Zeinal Bava fica com os pelouros da relação com investidores, sustentabilidade do modelo social, estratégia integrada de sistemas de informação e inovação e estratégia de convergência e distribuição. Além disso, terá funções executivas na TMN, PT Pro, PT.Com, PT Corporate, PT SI, PT Inovação, PT Wifi, PT Prime e na nova empresa do grupo, a PT Portugal. Esta nova companhia, que ficará responsável pela integração da rede fixa com a móvel, é uma das novidades na estratégia da PT após o spin-off da PTM.

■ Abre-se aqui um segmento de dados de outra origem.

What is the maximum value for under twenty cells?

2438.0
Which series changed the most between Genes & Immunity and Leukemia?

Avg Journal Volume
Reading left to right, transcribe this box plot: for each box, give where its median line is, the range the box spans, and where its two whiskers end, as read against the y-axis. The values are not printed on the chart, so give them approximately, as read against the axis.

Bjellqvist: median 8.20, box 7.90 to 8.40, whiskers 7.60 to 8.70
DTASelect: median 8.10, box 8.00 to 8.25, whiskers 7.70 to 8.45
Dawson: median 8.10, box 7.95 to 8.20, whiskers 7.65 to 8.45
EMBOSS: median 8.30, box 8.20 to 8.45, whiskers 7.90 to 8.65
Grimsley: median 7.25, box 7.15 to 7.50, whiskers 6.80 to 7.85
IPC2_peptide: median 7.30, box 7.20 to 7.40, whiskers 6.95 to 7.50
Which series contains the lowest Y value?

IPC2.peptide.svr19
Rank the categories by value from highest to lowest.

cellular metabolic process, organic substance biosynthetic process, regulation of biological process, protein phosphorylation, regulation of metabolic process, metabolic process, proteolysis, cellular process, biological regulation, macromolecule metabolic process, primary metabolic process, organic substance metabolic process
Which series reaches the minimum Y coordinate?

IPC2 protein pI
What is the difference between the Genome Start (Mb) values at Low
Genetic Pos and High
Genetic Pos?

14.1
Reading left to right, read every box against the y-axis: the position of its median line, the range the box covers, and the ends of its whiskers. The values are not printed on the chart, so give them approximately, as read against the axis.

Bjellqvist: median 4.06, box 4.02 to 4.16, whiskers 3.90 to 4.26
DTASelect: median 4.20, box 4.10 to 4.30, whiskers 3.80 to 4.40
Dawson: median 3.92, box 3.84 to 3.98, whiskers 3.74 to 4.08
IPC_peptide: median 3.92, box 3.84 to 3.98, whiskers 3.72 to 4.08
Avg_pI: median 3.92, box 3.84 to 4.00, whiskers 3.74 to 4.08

Do lado da PT Multimédia, Rodrigo Costa irá liderar a equipa que estará definitivamente separada da PT até final de Outubro. Contudo, a conclusão de todo o processo só será finalizada até 9 de Novembro, com a creditação das acções da PTM nas contas dos accionistas da PT (recorde-se que a PT vai distribuir os 58,43% que tem na PTM pelos seus accionistas). Os investidores com títulos da PT terão, portanto, de esperar até 9 de Novembro pelas novas acções. Rodrigo Costa, que foi o responsável pelo lançamento da Microsoft em Portugal, deixa todos os cargos que desempenhava na PT. Mas nem só de órgãos sociais se falou ontem na reunião de administradores da PT. Henrique Granadeiro apresentou a estratégia da empresa, agora que vai ganhar o seu maior concorrente, a PTM.
O presidente da PT espera por uma desregulamentação no mercado do retalho, sustentando que essa medida vai ao encontro da proposta da Comissão Europeia para o sector das telecomunicações. Contudo, o presidente da Anacom, afirmou esta semana, num encontro com jornalistas, que podia aumentar a pressão regulatória sobre a PT, se o spin-off não trouxesse mais concorrência.
Granadeiro revelou ainda que pretende ter uma oferta do serviço de televisão a nível nacional dentro de três a seis meses. O “Meo”, pacote de televisão da operadora, está ainda limitado a zonas específicas do território nacional. Foi ainda discutida a importância de uma estratégia de evolução da rede fixa.